We began the second last day of our trip with a visit to Megan's family located just outside Philadelphia. When the time came to leave for Lake Compounce the ever-helpful Hortense offered to calculate an alternative route for us avoiding toll roads, and we let her do that out of curiosity. The proposed detour added almost six hundred miles and eleven hours of driving, taking us almost to the Canadian border. As amusing as this was, we decided that it'd be altogether more efficient to stick with the Pennsylvania Turnpike. The default route eventually took us across the George Washington Bridge, and while that wasn't exactly time efficient it was certainly scenic.
16th July 2016
Hortense knew exactly how to get to Lake Compounce, but her built-in location was for the staff car park on Lake Avenue, rather than the public one which turned out to be several miles away on Enterprise Drive. There was no signage available, and after several attempts to figure things out we gave up and fell back to the old reliable of Google Maps which I'm pleased to say got us out of trouble for the second time this year. Bill and Sam were waiting for us at the entrance tunnel and both were remarkably understanding given that we were around half an hour late.
Phobia Phear Coaster (#2272) is the fifth worldwide installation of the Premier Rides Sky Rocket II, a design introduced to the world as Superman Ultimate Flight in 2012. Operations today were far from optimal, with dispatches averaging one every five minutes and a bizarre split queueing system, but in due course we found our way into row two. I've had nothing but good experiences with this ride type, and I'm glad to report that today was no different; the tracking was smooth from start to finish, and the hang time at the highest point was great. The only thing I didn't particularly like was the name, though it has to be said that I've heard far worse; who here remembers Playstation: The Ride at Blackpool Pleasure Beach?

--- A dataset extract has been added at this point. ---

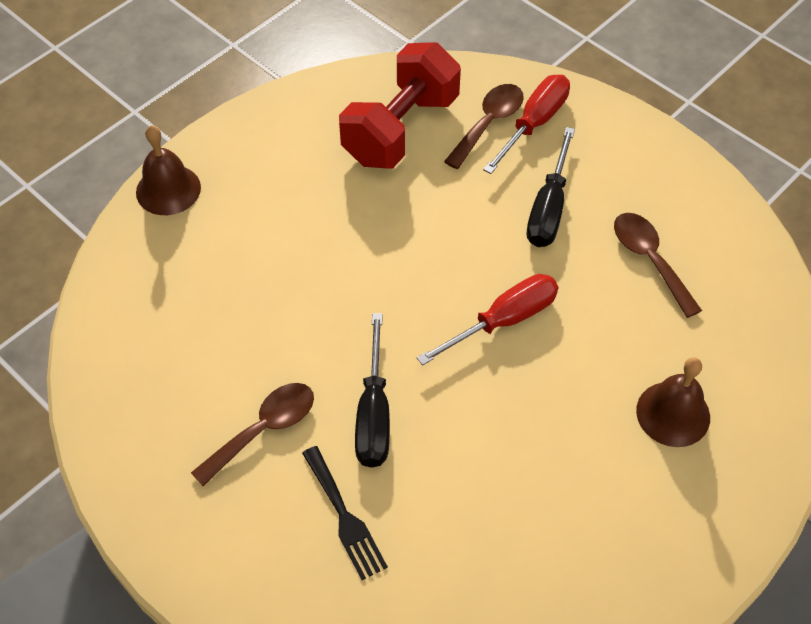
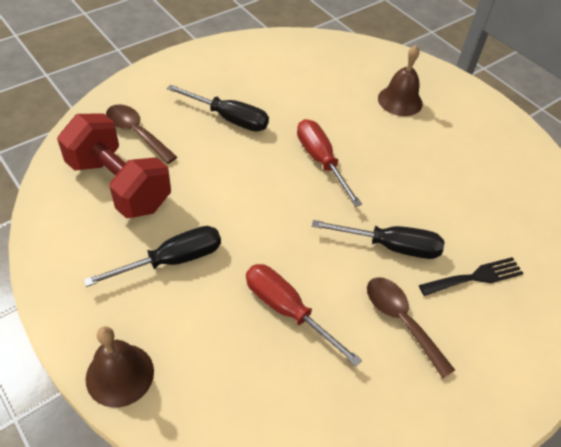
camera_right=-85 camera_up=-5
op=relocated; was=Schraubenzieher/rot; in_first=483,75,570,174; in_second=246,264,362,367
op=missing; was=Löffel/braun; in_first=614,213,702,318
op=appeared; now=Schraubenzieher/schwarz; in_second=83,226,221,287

With the new credit ticked off it was time to renew acquaintance with Boulder Dash. Megan wanted to ride in the back seat, and I decided that I'd join her despite misgivings from my experience eleven years ago. The first half of the ride was absolutely brilliant, delivering a wonderful sense of speed punctuated by excellent laterals and airtime. However, a triple-up after the turnaround had a major spine crunching moment that was on the far side of brutal, to the point that I'm surprised that it hasn't caused an injury yet. I subsequently rode a second time towards the front of the train, but as that wasn't much better I decided to find a comfortable bench to sit on while those hardier than me went back for round three. While writing this report I searched for other trip reports commenting on the triple-up, and it would appear that I'm far from the only person who thinks it unreasonably violent.
Sam and Bill were saying that Wildcat invariably has potholes somewhere, and this year was no exception. The first drop was pretty close to perfect, implying that it had been retracked recently, but the rest of the layout felt very much like driving on an Irish country road in the middle of winter, with bounciness and sideways jolting that really shouldn't have been there. The tracking wasn't dreadful by any means, especially when compared against that moment on Boulder Dash, but it was definitely in need of some TLC.

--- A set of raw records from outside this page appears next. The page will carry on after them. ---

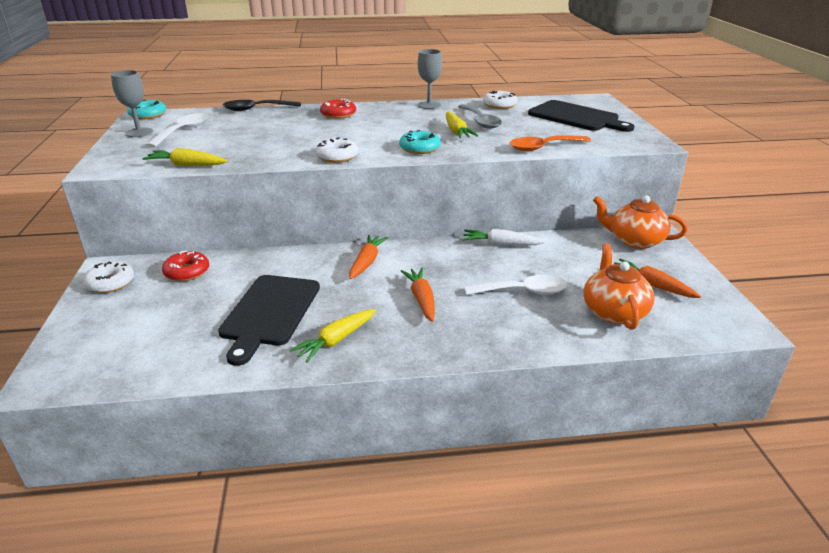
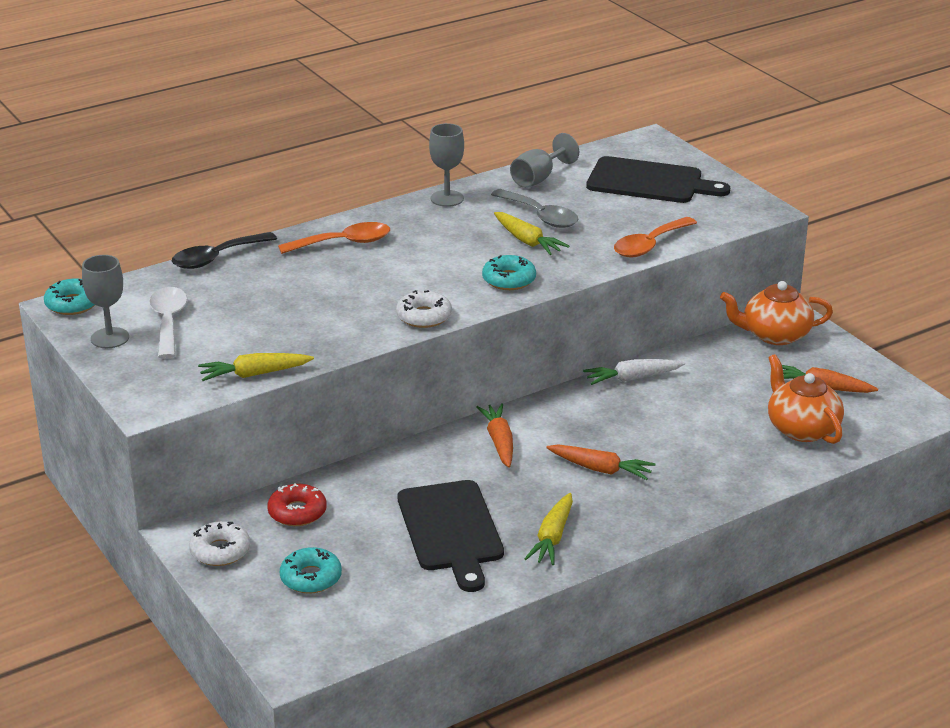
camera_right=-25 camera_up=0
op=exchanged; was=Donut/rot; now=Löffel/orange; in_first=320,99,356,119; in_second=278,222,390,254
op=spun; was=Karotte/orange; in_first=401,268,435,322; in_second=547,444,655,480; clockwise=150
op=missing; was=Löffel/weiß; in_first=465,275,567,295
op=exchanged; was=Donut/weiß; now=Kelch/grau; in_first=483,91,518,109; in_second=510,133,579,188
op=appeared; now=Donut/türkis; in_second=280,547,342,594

The only other ride we had time for was Ghost Hunt, which I had to skip on my last visit due to queue length. Bill told us that the hardware had been upgraded a few years earlier with a trackless vehicle system, and sure enough there was no obvious guidance rail driving the four seat cars. Part way through our ride the scoring system in our car froze, and while our guns continued to fire it was apparent that none of our shots were registering. This gave us a nice opportunity to set competition aside in favour of enjoying the colourful theming, and we made the most of the chance.